É comum que empresas ou profissionais do ramo da fotografia prestem serviços sem um contrato assinado propriamente dito, baseando-se apenas na proposta comercial. Nestes casos, pode surgir a dúvida: a quem pertence os resultados do trabalho?

A antiga Lei de Direitos Autorais (n.º 5.988/73) possuía previsão específica sobre o assunto, dizendo o seguinte: “Art. 36. Se a obra intelectual for produzida em cumprimento a dever funcional ou a contrato de trabalho ou de prestação de serviços, os direitos do autor, salvo convenção em contrário, pertencerão a ambas as partes, conforme for estabelecido pelo Conselho Nacional de Direito do Autor.” A nova Lei (n.º 9.610/98), por outro lado, não trata especificamente sobre o tema.

Desse modo, a princípio, aplica-se a regra geral de que a autoria e titularidade dos direitos sobre as obras fotográficas são atribuídas ao seu criador (ao fotógrafo).

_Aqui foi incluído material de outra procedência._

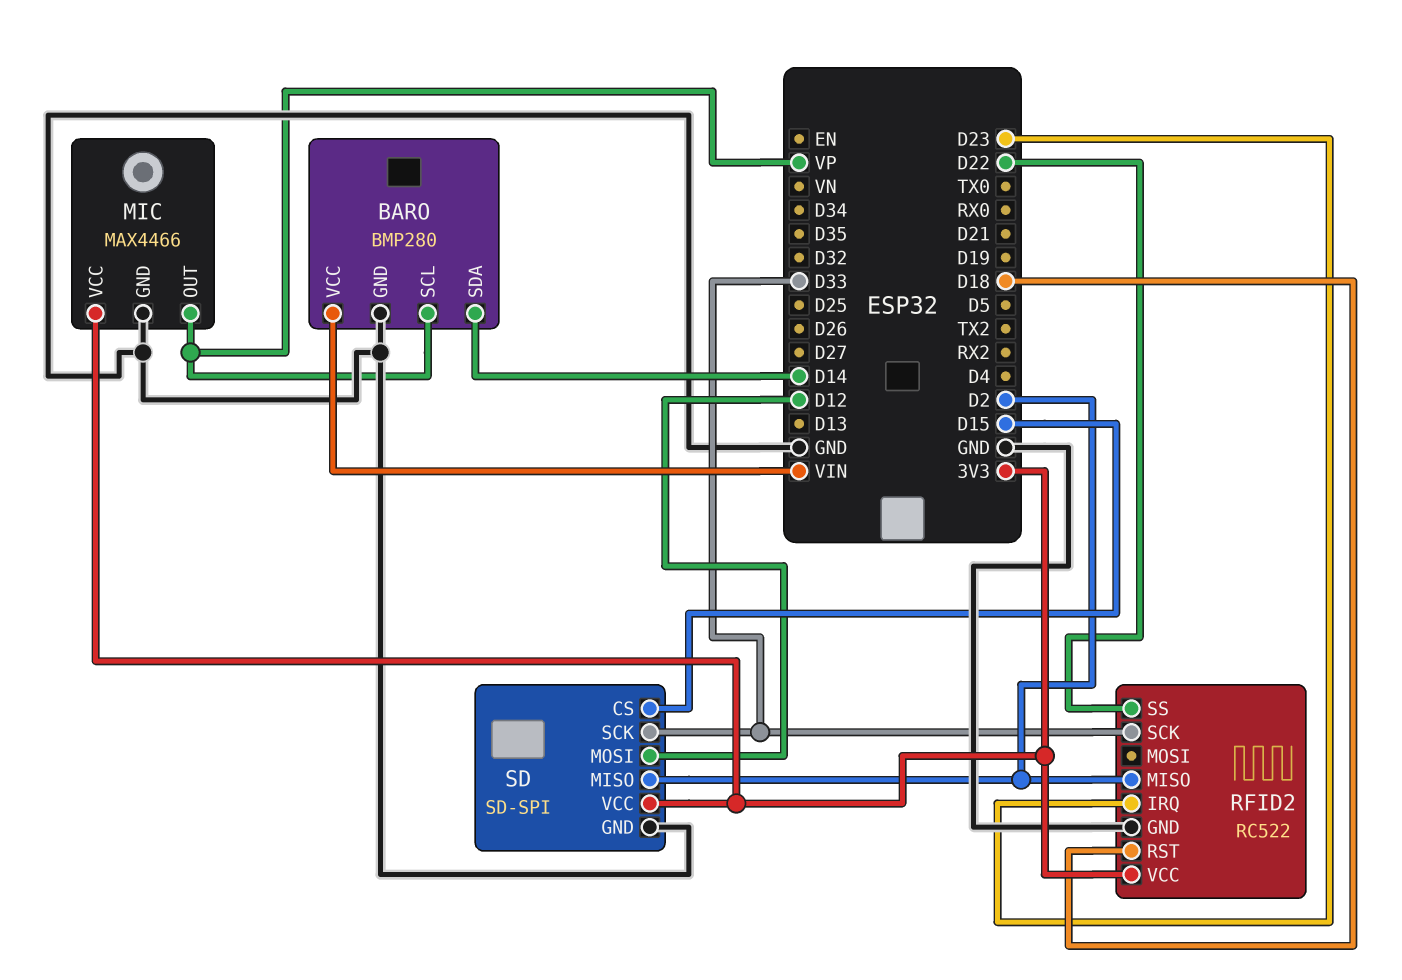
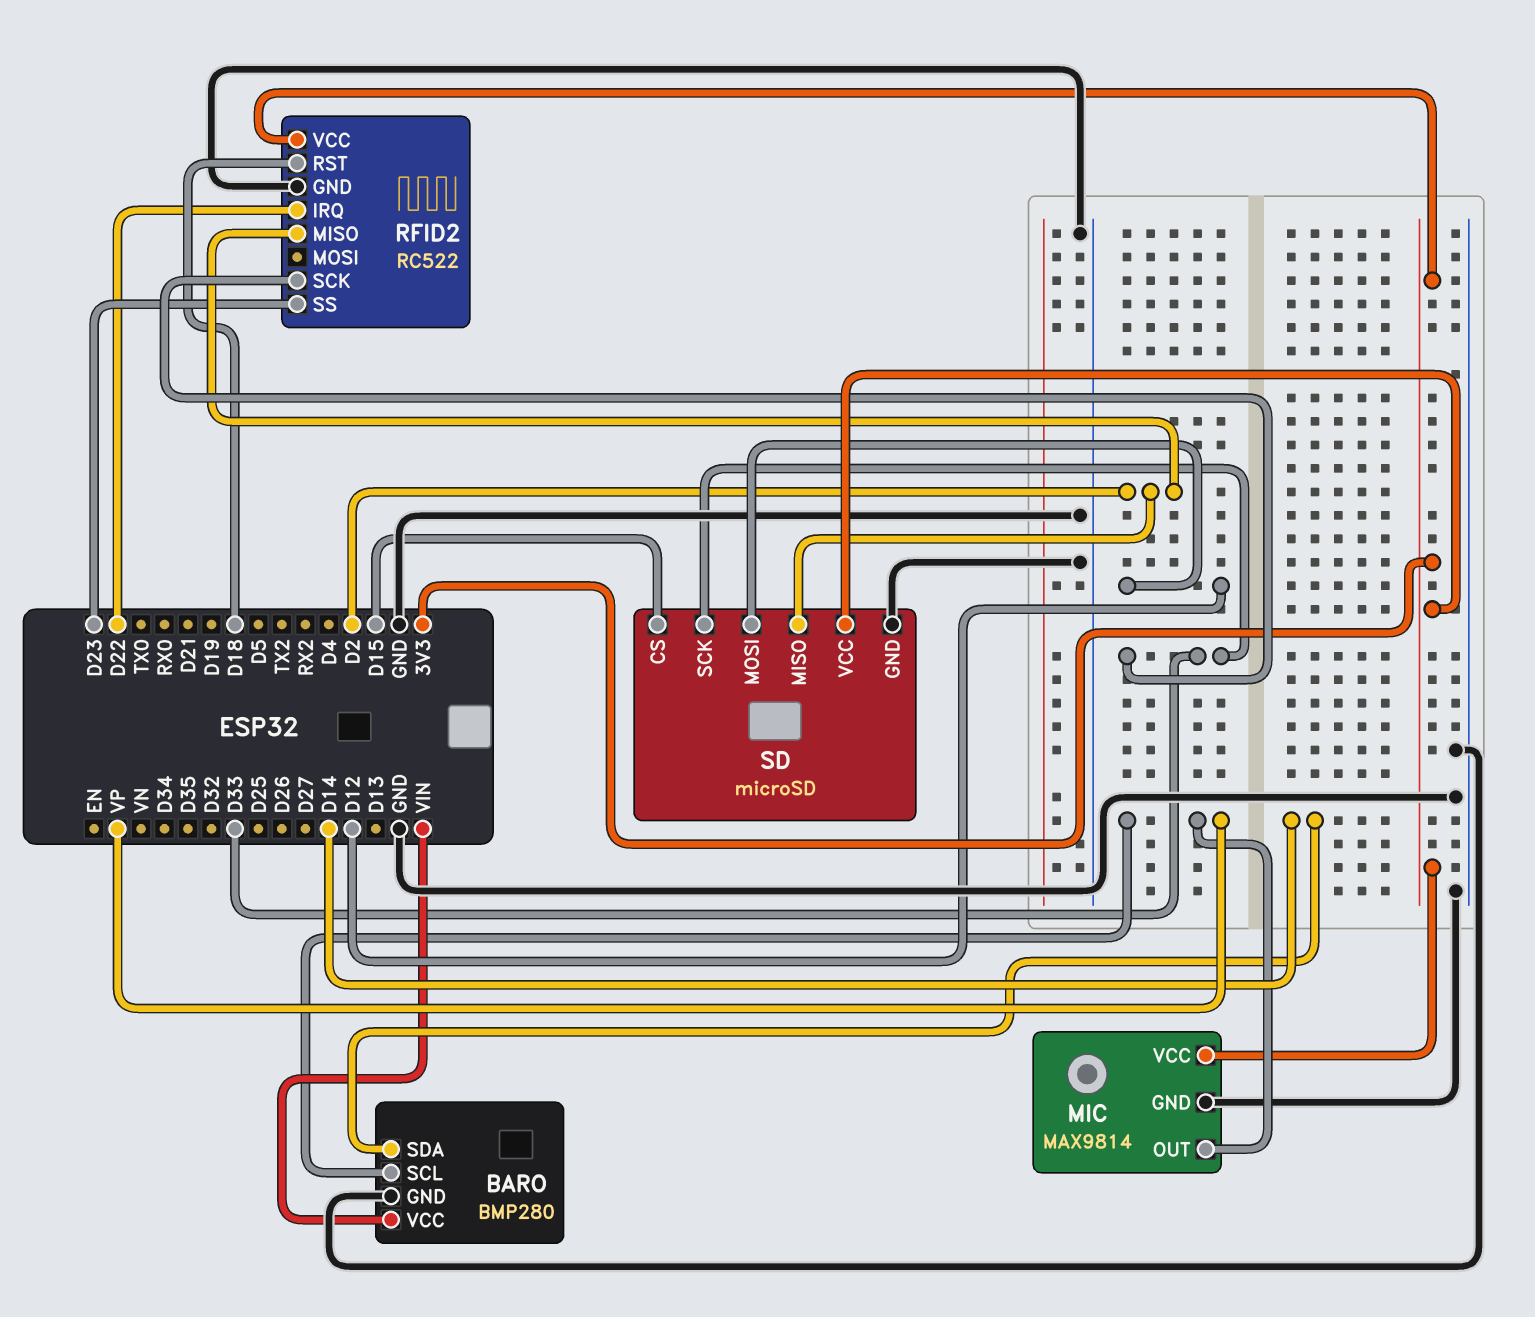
MIC: MAX4466 -> MAX9814
RFID2 pin IRQ: D23 -> D22
RFID2 pin SS: D22 -> D23
SD: SD-SPI -> microSD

Tais direitos só podem ser transferidos ao contrante, ou seja, aquele que encomendou a fotografia por contrato escrito, por expressa disposição do artigo 50 da mesma Lei: “Art. 50. A cessão total ou parcial dos direitos de autor, que se fará sempre por escrito, presume-se onerosa.

Mesmo que o fotógrafo entregue cópias das fotografias, isso não significa, a rigor, que tenha transferido quaisquer direitos de utilização, fruição ou disposição daquelas imagens para o seu contrante. Por esse motivo, é essencial que as partes tenham um documento regulando sua relação e as possibilidades de aproveitamento do trabalho.

Ademais, devemos destacar que a lei não exige que a obra tenha valor artístico para ser protegida pelos Direitos Autorais. Em outras palavras, não nos cabe uma avaliação estética da qualidade ou mérito do trabalho do fotógrafo como condicionante da proteção normativa.

Vale reproduzir aqui trecho de decisão recente do STJ sobre o tema:

AGRAVO INTERNO NO AGRAVO INTERNO NO AGRAVO EM RECURSO ESPECIAL. DIREITO AUTORAL E PROCESSUAL CIVIL. ADMISSIBILIDADE DO RECURSO ESPECIAL. INEXISTÊNCIA DE ÓBICES. FOTOGRAFIA. OBRA INTELECTUAL PROTEGIDA. ART. 7º, VII, DA LEI 9.610/98. AGRAVO NÃO PROVIDO. […] 

2. Nos termos do art. 7º, VII, da Lei 9.610/98, são consideradas obras intelectuais protegidas “as obras fotográficas e as produzidas por qualquer processo análogo ao da fotografia”. Dispõe também a lei que “cabe ao autor o direito exclusivo de utilizar, fruir e dispor da obra literária, artística ou científica”, dependendo “de autorização prévia e expressa do autor a utilização da obra, por quaisquer modalidades” (arts. 28 e 29).

3. A jurisprudência do Superior Tribunal de Justiça é firme no sentido que a fotografia, por si só, constitui obra intelectual protegida pela Lei Autoral e que, ainda que produzida no âmbito de uma relação contratual, mesmo nas relações de trabalho, torna-se propriedade exclusiva do autor, impedindo a cessão não expressa dos respectivos direitos.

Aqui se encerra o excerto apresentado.